Output the entries below unchanged, except for the pictures.

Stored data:
▶
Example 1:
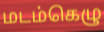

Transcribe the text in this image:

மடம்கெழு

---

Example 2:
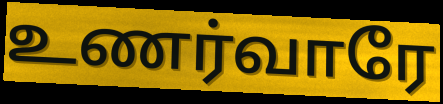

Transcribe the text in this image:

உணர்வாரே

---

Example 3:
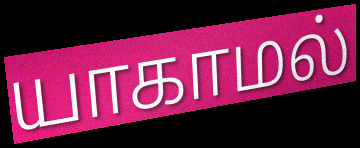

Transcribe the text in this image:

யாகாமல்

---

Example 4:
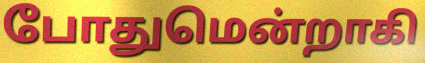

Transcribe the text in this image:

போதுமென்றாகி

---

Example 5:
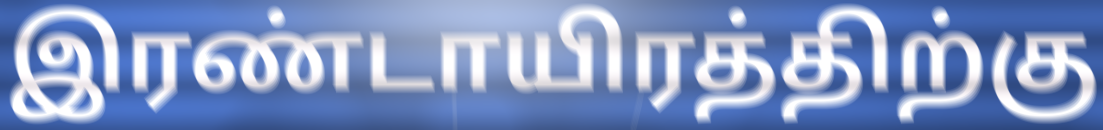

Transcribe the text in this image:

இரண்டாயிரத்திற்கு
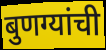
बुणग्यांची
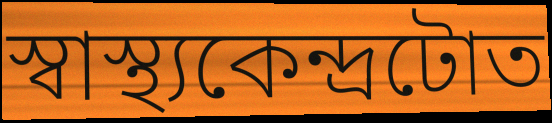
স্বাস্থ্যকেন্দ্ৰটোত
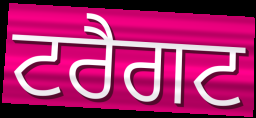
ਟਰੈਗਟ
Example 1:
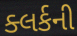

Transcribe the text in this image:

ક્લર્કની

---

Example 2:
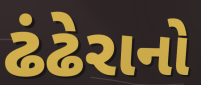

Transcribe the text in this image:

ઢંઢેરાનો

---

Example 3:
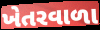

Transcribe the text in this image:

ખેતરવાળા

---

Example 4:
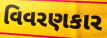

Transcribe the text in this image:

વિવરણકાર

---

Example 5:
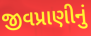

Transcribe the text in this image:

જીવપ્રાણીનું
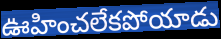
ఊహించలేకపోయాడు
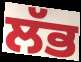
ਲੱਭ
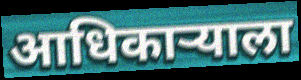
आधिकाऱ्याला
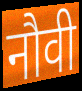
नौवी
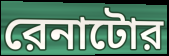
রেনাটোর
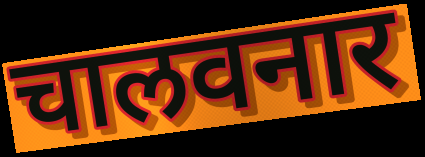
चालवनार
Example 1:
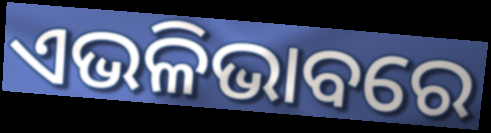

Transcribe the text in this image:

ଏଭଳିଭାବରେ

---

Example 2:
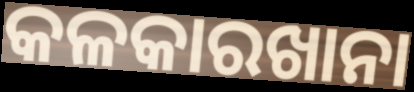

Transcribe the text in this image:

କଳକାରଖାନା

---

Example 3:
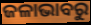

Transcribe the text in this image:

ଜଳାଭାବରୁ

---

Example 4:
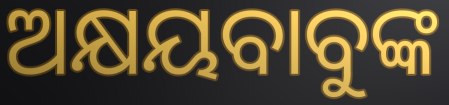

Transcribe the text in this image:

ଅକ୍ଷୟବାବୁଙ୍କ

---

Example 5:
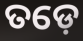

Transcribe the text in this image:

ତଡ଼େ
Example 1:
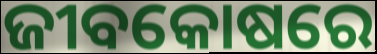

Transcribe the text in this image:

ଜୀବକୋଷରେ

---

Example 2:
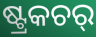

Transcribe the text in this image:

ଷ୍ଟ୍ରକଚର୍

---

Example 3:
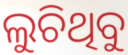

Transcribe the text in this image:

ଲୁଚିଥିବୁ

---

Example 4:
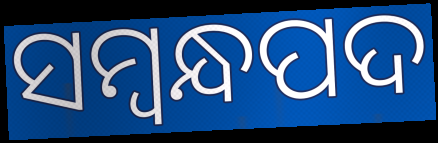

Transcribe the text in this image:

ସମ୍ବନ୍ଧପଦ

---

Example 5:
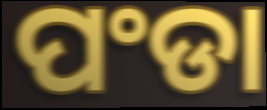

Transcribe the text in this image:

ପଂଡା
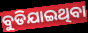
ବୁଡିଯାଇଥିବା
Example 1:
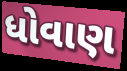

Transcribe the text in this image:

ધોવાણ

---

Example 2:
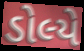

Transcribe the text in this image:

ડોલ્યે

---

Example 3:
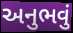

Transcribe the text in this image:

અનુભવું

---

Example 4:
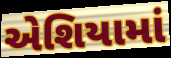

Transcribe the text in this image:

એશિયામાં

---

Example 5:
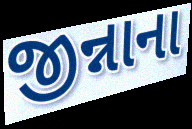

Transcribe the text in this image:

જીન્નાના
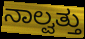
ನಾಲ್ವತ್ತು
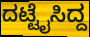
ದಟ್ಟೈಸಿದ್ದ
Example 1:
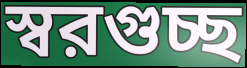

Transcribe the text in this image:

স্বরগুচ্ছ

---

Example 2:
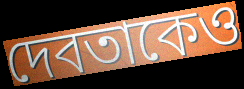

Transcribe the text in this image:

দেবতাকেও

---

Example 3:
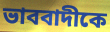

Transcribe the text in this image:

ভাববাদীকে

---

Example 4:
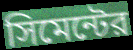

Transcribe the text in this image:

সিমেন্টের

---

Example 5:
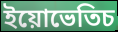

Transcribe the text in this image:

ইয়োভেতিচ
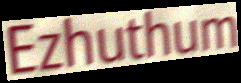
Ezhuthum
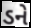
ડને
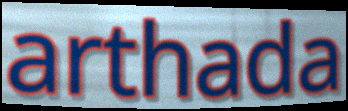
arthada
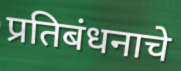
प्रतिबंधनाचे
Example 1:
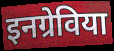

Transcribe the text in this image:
◀
The answer:
Example 1:

Transcribe the text in this image:

மடம்கெழு

---

Example 2:

Transcribe the text in this image:

உணர்வாரே

---

Example 3:

Transcribe the text in this image:

யாகாமல்

---

Example 4:

Transcribe the text in this image:

போதுமென்றாகி

---

Example 5:

Transcribe the text in this image:

இரண்டாயிரத்திற்கு
बुणग्यांची
স্বাস্থ্যকেন্দ্ৰটোত
ਟਰੈਗਟ
Example 1:

Transcribe the text in this image:

ક્લર્કની

---

Example 2:

Transcribe the text in this image:

ઢંઢેરાનો

---

Example 3:

Transcribe the text in this image:

ખેતરવાળા

---

Example 4:

Transcribe the text in this image:

વિવરણકાર

---

Example 5:

Transcribe the text in this image:

જીવપ્રાણીનું
ఊహించలేకపోయాడు
ਲੱਭ
आधिकाऱ्याला
नौवी
রেনাটোর
चालवनार
Example 1:

Transcribe the text in this image:

ଏଭଳିଭାବରେ

---

Example 2:

Transcribe the text in this image:

କଳକାରଖାନା

---

Example 3:

Transcribe the text in this image:

ଜଳାଭାବରୁ

---

Example 4:

Transcribe the text in this image:

ଅକ୍ଷୟବାବୁଙ୍କ

---

Example 5:

Transcribe the text in this image:

ତଡ଼େ
Example 1:

Transcribe the text in this image:

ଜୀବକୋଷରେ

---

Example 2:

Transcribe the text in this image:

ଷ୍ଟ୍ରକଚର୍

---

Example 3:

Transcribe the text in this image:

ଲୁଚିଥିବୁ

---

Example 4:

Transcribe the text in this image:

ସମ୍ବନ୍ଧପଦ

---

Example 5:

Transcribe the text in this image:

ପଂଡା
ବୁଡିଯାଇଥିବା
Example 1:

Transcribe the text in this image:

ધોવાણ

---

Example 2:

Transcribe the text in this image:

ડોલ્યે

---

Example 3:

Transcribe the text in this image:

અનુભવું

---

Example 4:

Transcribe the text in this image:

એશિયામાં

---

Example 5:

Transcribe the text in this image:

જીન્નાના
ನಾಲ್ವತ್ತು
ದಟ್ಟೈಸಿದ್ದ
Example 1:

Transcribe the text in this image:

স্বরগুচ্ছ

---

Example 2:

Transcribe the text in this image:

দেবতাকেও

---

Example 3:

Transcribe the text in this image:

ভাববাদীকে

---

Example 4:

Transcribe the text in this image:

সিমেন্টের

---

Example 5:

Transcribe the text in this image:

ইয়োভেতিচ
Ezhuthum
ડને
arthada
प्रतिबंधनाचे
Example 1:

Transcribe the text in this image:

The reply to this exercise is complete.